The phospholipid and triglyceride signals obtained were relative abundance (‘semi-quantitative’), with the signal intensity of each lipid expressed relative to the total lipid signal intensity, for each individual, per cent (%). Raw high-resolution mass-spectrometry data were processed using XCMS ( and Peakpicker v 2.0 (an in-house R script).

Statistical methods

In order to identify which individual molecular species best represented the differences in the lipid metabolism between the various groups, we employed several statistical methods. All multivariate analyses (MVA) except Random Forest were carried out using Metaboanalyst 4.051. Random Forest classifications were carried out using R. Univariate tests were carried out using Microsoft Excel 2013. Significance thresholds were corrected for multiple testing and p-value cut offs used were 0·00271 for dependent variables and 0·000147 for independent variables.

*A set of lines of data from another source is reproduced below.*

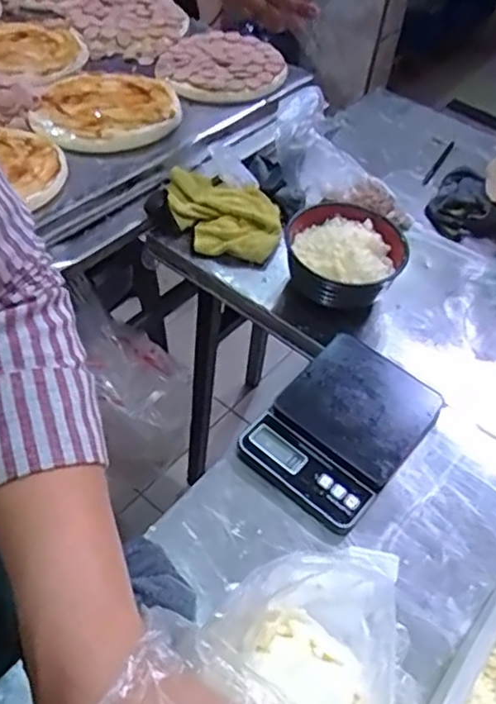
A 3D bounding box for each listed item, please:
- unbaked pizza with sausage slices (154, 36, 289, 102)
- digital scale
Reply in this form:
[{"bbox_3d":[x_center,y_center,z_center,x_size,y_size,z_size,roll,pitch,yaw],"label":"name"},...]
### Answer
[{"bbox_3d":[-0.039,-0.429,0.943,0.185,0.027,0.153,-10,53,-14],"label":"unbaked pizza with sausage slices"},{"bbox_3d":[0.093,0.071,0.606,0.129,0.035,0.181,36,56,21],"label":"digital scale"}]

The first stage of our analysis was to augment a previous analysis with the lipid profile collected in negative ionisation mode. The previous analysis used species detected in positive mode only25. This employed the same unsupervised test used in previous work, viz. a Principal Component Analysis (PCA). This indicated a fuller range of detectable molecular species that were associated with feeding type. The second stage was designed to test whether conditions in utero (SGA, MHG, Control) had an effect on lipid metabolism that was generally independent of that of feeding. A Random Forest classification was used for this test, using three groups and 10k trees. The third stage was candidate biomarker discovery. This comprised two parts. First, a sparse Partial Least Squares Discriminant Analysis was used to identify individual variables that distinguished the groups from one another, followed by (univariate) T-tests to identify which candidate biomarkers (CBMs) were significantly different in abundance. Second, an unsupervised MVA statistical test was used to verify the ranked importance of the CBMs identified in the first stage (supervised MVA and univariate tests). The type of MVA was unsupervised (PCA) because this offers an orthogonal approach to identifying variables but also to minimise bias.